Global Financial Crime Surges to $4.4 Trillion, New Report Warns

Criminal Networks Leverage Technological Advancements to Drive Fraud Losses Over Half a Trillion Dollars Worldwide

Nasdaq Verafin has released its 2026 Global Financial Crime Report, the second edition of a comprehensive research initiative that provides insights into the scope and scale of financial crime worldwide. Combining proprietary data modeling, a survey of more than 500 financial crime professionals, and in-depth interviews with senior executives, this report provides the company’s most rigorous analysis of industry threats, priorities, and opportunities to date.
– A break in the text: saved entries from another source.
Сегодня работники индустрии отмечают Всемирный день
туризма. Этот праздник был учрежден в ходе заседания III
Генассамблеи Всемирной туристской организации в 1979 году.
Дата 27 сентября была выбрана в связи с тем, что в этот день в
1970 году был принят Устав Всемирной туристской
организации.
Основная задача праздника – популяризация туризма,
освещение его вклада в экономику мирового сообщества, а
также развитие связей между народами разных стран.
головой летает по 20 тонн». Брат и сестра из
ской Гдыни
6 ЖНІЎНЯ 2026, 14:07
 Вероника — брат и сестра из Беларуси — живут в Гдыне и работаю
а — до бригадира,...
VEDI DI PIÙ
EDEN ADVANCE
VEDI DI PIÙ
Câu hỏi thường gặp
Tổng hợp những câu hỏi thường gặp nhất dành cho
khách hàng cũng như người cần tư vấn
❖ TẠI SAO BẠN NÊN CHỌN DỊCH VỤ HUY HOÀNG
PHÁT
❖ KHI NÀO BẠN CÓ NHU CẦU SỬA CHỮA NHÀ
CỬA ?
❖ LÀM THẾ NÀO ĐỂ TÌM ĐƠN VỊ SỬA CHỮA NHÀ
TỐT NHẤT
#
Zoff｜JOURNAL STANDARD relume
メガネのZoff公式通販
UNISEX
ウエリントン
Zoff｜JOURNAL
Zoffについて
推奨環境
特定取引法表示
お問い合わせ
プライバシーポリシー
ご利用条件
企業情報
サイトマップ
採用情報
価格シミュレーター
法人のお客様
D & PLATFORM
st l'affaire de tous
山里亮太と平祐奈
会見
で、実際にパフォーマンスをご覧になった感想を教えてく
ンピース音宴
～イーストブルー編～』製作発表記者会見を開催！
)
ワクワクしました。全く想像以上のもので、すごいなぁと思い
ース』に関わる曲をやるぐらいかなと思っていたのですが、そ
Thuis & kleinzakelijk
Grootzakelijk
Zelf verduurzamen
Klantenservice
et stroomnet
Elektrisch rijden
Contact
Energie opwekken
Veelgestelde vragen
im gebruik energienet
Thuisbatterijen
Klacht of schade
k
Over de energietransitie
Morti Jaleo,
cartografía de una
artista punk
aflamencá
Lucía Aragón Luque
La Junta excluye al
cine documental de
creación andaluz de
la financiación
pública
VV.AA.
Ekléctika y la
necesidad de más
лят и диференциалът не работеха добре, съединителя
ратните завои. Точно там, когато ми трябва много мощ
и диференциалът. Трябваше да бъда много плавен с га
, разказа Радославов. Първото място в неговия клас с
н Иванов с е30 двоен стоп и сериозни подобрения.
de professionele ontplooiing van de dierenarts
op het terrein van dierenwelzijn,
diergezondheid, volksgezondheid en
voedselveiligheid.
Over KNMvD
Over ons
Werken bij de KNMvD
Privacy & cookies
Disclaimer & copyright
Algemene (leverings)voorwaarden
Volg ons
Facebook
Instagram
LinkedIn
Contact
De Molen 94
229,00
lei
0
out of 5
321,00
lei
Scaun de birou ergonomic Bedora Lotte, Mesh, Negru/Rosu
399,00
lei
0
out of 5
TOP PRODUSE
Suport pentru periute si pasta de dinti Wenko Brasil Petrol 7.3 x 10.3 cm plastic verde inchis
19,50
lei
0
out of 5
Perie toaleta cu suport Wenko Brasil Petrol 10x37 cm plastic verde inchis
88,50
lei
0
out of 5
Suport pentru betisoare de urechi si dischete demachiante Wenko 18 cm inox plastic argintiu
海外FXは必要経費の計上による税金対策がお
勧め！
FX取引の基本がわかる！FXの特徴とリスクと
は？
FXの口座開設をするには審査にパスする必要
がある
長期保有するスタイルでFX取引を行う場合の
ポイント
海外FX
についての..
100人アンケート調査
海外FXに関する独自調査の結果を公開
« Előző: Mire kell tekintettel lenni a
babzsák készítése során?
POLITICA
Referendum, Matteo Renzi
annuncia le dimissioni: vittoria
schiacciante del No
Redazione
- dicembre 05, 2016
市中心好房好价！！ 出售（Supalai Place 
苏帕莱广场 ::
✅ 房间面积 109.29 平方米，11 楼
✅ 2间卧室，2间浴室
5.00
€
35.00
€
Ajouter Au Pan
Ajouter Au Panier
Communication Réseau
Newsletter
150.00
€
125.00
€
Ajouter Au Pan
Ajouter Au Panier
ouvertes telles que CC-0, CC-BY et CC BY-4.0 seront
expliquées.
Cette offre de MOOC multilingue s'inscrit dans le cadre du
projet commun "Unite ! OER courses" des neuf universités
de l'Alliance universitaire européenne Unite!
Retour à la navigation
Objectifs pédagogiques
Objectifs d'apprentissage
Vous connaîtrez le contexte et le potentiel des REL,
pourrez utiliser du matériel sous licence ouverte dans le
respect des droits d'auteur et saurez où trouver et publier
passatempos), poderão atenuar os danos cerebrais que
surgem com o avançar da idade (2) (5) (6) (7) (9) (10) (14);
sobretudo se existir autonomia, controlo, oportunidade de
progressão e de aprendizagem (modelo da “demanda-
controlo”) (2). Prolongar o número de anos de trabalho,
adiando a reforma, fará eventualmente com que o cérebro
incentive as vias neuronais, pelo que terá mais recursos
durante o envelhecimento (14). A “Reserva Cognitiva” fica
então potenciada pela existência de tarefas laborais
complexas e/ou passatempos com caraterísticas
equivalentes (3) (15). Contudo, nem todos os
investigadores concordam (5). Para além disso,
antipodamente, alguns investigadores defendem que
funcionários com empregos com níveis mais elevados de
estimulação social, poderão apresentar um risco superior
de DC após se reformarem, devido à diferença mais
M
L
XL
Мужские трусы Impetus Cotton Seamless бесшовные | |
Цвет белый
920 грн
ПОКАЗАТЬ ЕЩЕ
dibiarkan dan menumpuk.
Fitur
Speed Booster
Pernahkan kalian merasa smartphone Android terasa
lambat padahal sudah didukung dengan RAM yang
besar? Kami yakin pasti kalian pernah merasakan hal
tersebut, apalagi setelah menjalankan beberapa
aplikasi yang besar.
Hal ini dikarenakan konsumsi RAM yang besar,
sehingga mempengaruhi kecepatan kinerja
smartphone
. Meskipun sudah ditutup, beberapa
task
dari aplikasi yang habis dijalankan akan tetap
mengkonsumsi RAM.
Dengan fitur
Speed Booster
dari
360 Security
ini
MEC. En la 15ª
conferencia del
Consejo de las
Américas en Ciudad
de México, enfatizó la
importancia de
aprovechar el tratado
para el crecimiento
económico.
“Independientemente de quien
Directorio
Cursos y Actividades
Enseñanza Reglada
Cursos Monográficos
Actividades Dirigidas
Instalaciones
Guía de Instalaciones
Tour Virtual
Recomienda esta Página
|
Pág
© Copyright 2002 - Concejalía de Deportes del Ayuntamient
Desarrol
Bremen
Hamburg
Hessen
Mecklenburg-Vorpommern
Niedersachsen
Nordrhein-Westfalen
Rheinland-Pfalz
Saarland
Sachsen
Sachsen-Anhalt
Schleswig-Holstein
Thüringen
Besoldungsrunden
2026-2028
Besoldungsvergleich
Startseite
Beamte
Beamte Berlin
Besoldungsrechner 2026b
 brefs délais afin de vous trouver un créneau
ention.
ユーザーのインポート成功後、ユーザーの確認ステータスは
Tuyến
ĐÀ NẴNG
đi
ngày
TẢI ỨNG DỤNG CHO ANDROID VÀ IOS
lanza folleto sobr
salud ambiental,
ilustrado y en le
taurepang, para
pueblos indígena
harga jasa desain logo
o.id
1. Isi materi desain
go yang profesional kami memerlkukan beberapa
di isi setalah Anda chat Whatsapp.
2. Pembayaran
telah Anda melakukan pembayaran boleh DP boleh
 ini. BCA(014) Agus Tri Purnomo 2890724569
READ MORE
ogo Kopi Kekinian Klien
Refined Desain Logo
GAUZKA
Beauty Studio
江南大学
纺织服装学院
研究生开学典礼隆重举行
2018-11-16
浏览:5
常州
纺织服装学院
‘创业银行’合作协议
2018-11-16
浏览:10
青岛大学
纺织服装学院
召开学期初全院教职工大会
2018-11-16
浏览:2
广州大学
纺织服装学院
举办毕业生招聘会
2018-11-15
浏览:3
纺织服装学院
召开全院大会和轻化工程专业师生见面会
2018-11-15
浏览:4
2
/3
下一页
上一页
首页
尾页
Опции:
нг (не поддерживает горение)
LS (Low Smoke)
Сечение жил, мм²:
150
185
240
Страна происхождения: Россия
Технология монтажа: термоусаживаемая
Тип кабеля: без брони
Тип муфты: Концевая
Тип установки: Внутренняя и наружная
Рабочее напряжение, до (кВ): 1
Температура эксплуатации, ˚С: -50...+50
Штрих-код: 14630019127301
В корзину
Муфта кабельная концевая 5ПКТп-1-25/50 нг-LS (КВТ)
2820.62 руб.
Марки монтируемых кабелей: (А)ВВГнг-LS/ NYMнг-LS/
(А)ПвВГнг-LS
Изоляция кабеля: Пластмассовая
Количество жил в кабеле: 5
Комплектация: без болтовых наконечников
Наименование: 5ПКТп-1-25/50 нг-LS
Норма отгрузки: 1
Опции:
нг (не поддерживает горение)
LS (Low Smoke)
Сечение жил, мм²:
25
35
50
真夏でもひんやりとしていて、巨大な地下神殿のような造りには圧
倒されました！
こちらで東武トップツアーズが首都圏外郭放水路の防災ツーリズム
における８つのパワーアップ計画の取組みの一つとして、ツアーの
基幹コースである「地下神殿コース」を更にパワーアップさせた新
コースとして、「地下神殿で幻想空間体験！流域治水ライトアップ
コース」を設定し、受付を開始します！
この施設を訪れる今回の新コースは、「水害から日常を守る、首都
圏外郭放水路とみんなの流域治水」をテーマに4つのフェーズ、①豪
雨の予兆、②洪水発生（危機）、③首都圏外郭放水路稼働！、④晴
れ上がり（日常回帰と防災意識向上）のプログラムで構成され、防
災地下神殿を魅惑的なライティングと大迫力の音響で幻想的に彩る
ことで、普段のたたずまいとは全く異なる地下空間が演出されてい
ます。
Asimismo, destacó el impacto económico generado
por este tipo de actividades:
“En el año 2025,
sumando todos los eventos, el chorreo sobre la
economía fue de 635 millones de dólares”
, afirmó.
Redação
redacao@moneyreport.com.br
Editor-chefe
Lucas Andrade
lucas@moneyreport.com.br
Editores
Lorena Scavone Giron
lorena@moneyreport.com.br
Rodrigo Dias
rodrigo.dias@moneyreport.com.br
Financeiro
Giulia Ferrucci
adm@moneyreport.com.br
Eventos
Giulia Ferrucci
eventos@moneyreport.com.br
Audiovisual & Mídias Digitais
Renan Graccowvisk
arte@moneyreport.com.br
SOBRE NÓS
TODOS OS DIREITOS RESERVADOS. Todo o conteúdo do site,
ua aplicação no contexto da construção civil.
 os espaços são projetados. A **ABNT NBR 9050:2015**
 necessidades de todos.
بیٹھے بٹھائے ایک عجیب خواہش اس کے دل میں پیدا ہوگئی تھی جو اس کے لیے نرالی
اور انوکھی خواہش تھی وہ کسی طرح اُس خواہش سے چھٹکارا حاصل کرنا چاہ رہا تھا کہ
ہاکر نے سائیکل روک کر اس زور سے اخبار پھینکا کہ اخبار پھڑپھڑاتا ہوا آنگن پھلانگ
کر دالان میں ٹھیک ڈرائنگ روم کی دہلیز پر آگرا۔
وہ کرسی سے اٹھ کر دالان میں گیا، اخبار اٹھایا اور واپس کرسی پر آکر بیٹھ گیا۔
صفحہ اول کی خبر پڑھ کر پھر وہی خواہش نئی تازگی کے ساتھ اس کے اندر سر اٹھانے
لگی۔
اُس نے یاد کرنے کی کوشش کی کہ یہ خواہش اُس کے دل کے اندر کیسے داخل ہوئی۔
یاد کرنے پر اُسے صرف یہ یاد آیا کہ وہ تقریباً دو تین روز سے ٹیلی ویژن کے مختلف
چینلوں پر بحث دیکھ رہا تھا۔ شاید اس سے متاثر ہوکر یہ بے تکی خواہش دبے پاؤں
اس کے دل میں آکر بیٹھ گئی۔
The 2026 Global Financial Crime Report found that since 2023 illicit financial activity has surged by $1.3 trillion, pushing the scale of the global financial crime epidemic to an estimated $4.4 trillion. With a compound annual growth rate (CAGR) of 19.2% over two years, this growth in the scope, scale, and evolution of financial crime fundamentally threatens the integrity of the financial system, powering insidious and destabilizing crimes such as human trafficking and terrorism. As trillions of dollars in illicit funds flowed through the financial system, there was significant growth across every measured typology, with illicit flows reaching:

  • $1.1 trillion in drug trafficking activity, with annualized growth of 17.1% 
  • $528.5 billion in human trafficking, with annualized growth of 23.5% 
  • $16.2 billion in terrorist financing, with annualized growth of 18.8% 

In addition, fraud scams and bank fraud schemes led to $579.4 billion in losses globally. Notably, losses from fraud scams are growing more than twice the rate of bank fraud, reaching $62 billion and growing at a compound annual growth rate of 19.3% over the last two years. Powering this dramatic rise in scam losses is the widespread use of AI by criminal networks, who leverage advances in technology to exploit vulnerabilities in the financial system. The speed at which this new threat has saturated the market is alarming – 90% of the financial crime professionals surveyed in this report noted an increase in AI-driven attacks at their institution over the past two years. 

“We are currently in the midst of a full-blown financial crime crisis, powered by criminal networks that are leveraging AI to super-charge scam playbooks and operating with the scale and coordination of multinational corporations,” said Stephanie Champion, Executive Vice President and Head of Nasdaq Verafin. “While AI has emerged as a key tool for criminals, the industry recognizes the potential of the technology to become its most valuable asset in the fight against financial crime. Cutting-edge technology, combined with improved public-private and private-private collaboration creates a network effect, magnifying the reach of our collective efforts and helping remove criminals from the financial system for good.” 

The 2026 Global Financial Crime Report was produced by Nasdaq Verafin in collaboration with Celent and Oliver Wyman, leveraging a custom data model developed from public and private sources to calculate scale of global crime.